### Request
The answer must consist of every line in the records that contains the word "hogy".

### Exercise inputs
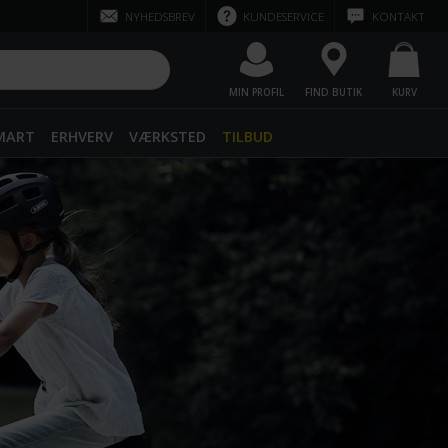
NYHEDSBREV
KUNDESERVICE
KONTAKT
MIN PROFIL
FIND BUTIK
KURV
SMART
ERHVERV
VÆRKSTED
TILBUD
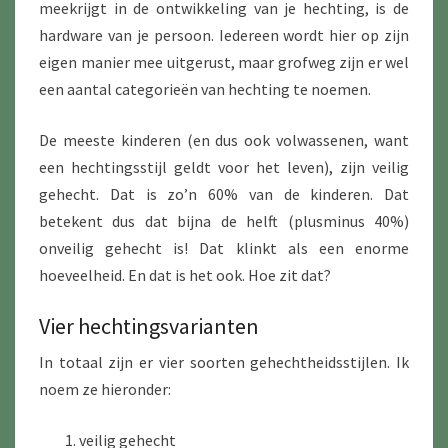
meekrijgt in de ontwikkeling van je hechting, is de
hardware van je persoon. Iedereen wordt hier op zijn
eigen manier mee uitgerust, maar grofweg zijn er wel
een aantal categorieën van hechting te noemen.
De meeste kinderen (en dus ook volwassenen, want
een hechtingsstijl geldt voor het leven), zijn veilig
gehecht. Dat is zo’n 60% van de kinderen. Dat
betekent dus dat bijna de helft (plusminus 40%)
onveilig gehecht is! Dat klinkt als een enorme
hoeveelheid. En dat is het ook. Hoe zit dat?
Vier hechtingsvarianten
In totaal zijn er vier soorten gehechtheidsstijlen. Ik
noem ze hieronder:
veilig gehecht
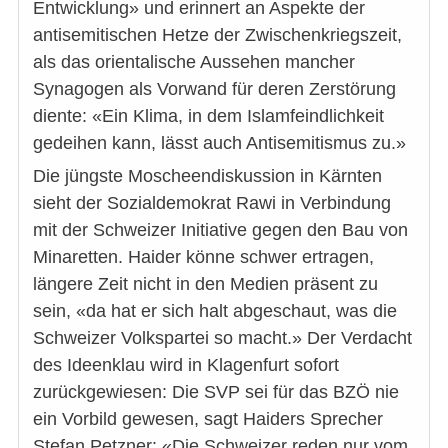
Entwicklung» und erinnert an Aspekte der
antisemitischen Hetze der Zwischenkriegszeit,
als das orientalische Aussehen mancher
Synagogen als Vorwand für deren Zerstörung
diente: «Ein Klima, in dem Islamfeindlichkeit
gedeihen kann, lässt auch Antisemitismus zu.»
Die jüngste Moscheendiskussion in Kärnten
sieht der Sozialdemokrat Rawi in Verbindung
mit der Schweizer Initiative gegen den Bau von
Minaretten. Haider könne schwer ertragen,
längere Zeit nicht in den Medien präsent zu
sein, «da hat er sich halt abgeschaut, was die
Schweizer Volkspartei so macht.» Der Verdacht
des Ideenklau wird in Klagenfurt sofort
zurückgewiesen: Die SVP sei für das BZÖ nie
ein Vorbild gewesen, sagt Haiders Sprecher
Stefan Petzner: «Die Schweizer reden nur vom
==
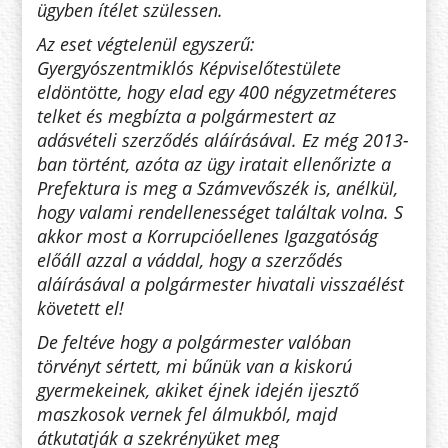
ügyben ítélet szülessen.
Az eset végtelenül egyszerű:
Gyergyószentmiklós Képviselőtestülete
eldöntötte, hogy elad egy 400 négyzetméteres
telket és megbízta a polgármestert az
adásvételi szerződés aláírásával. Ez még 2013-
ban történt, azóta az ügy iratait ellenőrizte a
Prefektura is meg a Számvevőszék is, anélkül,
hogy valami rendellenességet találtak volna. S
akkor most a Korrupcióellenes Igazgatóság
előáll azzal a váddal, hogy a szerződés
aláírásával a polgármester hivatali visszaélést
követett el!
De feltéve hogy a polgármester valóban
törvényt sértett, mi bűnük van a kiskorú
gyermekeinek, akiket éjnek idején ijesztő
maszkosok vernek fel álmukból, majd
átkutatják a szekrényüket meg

### Task answer
eldöntötte, hogy elad egy 400 négyzetméteres
hogy valami rendellenességet találtak volna. S
előáll azzal a váddal, hogy a szerződés
De feltéve hogy a polgármester valóban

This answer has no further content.